Bir an için şaşırmıştım. Levi yakışıklı ve etkileyici birisiydi. Nasıl daha önce hiç sevgilisi olmamıştı? Ben başımı sallarken tekrar bana döndü ve sertçe yutkunup dudaklarıma baktı. Ne yapacağını anladığımdan istemeden gülümsemiştim. Tedirgince yaklaştı ve hızlıca uzanıp dudağıma bir buse kondurdu. Başı hemen eğilirken hâlâ gülümsüyordum.
"Buna alışabilirim sanırım..." dedim ve yaklaşıp yüzünü ellerim arasına aldım. Kızarmış suratıyla bana bakıyordu. "Çok utangaçsın Levi." dedim ve dudaklarını dudaklarıma bastırdım. Ben tam kafamı biraz eğip öpücüğü derinleştiriyordum ki beni ittirip ayağa kalktı.
"S-sırnaşma hemen velet." dedi. Kendine hakim olmaya çalıştığı her halinden belliydi.
"Off Levi!" dedim somurturken. Bana döndü ve hızla yanağıma bir öpücük kondurdu.

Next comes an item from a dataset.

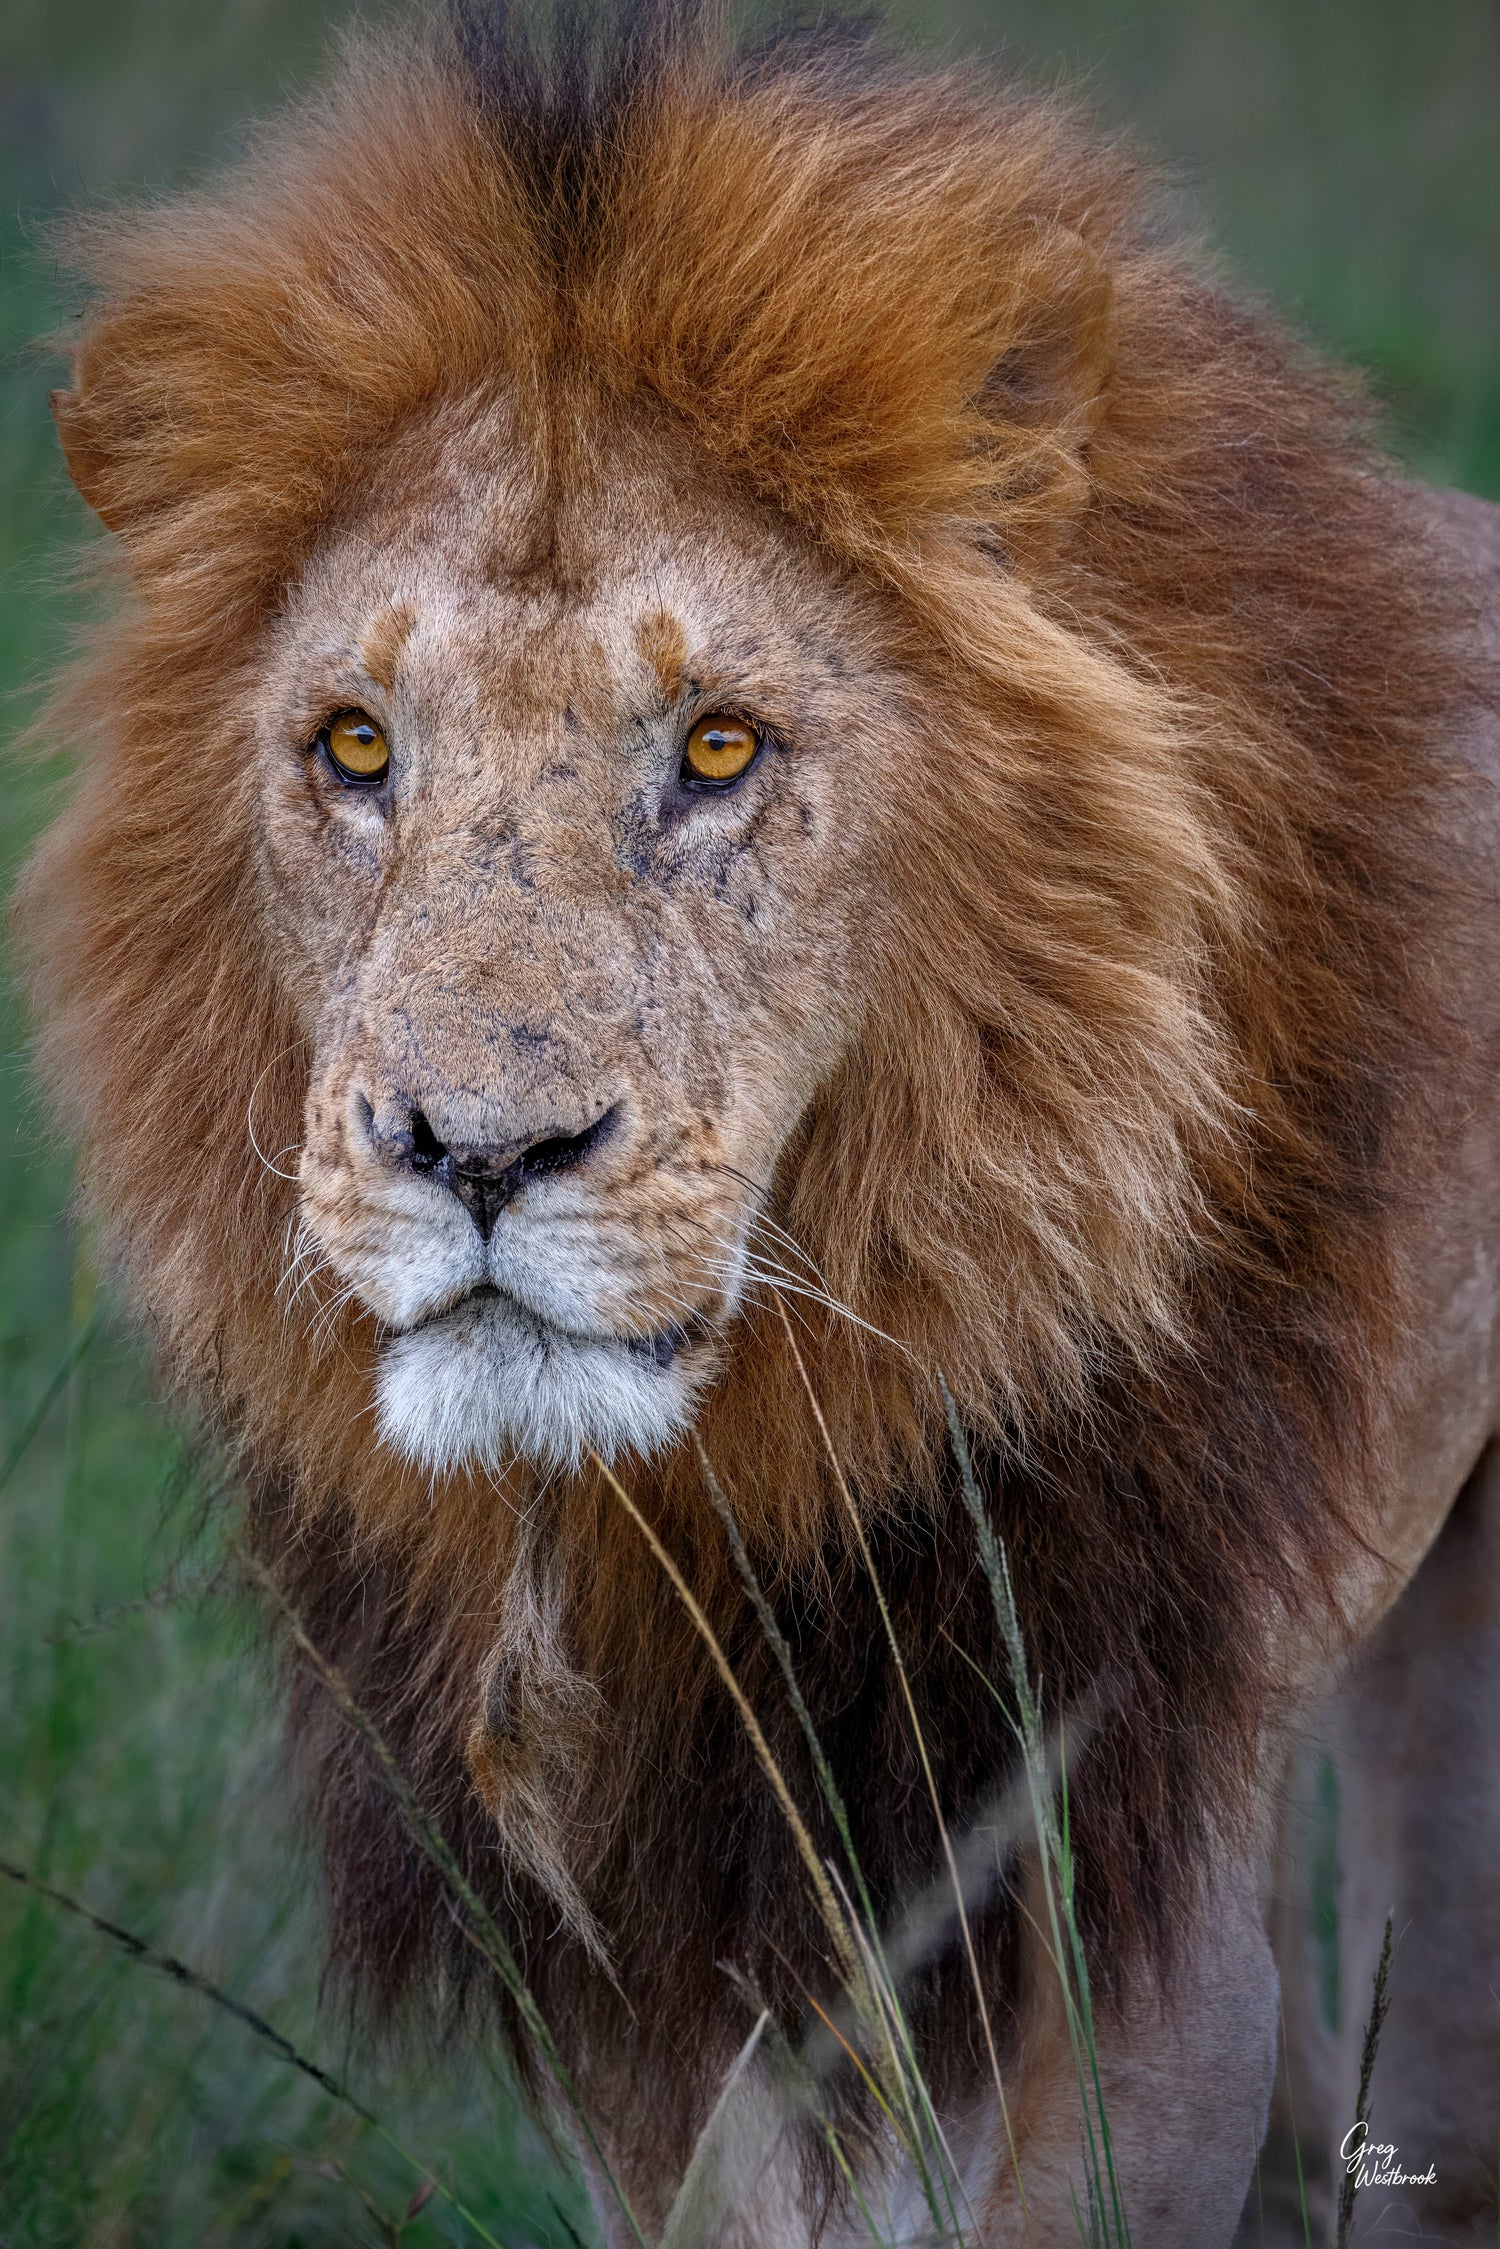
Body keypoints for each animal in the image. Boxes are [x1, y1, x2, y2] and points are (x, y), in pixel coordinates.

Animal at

"Hadi uyu artık." dedi. Gülümseyerek ona baktım. Yavaş yavaş açılacaktı. Böyle olmak zorundaydı.
"Ama saat daha çok erken?"
"Olsun git yat." Sırıttım ve ona yaklaştım.
"Çayımı bile içmedim." dediğimde benim fincanımı alıp kafasına dikti. Şaşkınlıkla ona baktım.
"Ne yapıyorsun be? Boğazın yanacak!"
"Yat dedim." Bu adam cidden tuhaftı. Sonunda pes ettim ve homurdandım.
"İyi geceler, Levi." dedim ve yaklaşıp omuzlarından tutarak dudaklarına bir öpücük kondurdum ve odadan çıktım. Kendi kendime sırıtıyordum. Her şey beklemediğim bir anda olmuştu.
Levi'ın kabuğundan çıkması biraz zaman alacaktı belki ama alışabilirdim buna. Eninde sonunda bana karşı daha rahat olacaktı. O zamana kadar sabırlı ve temkinli olmalıydım.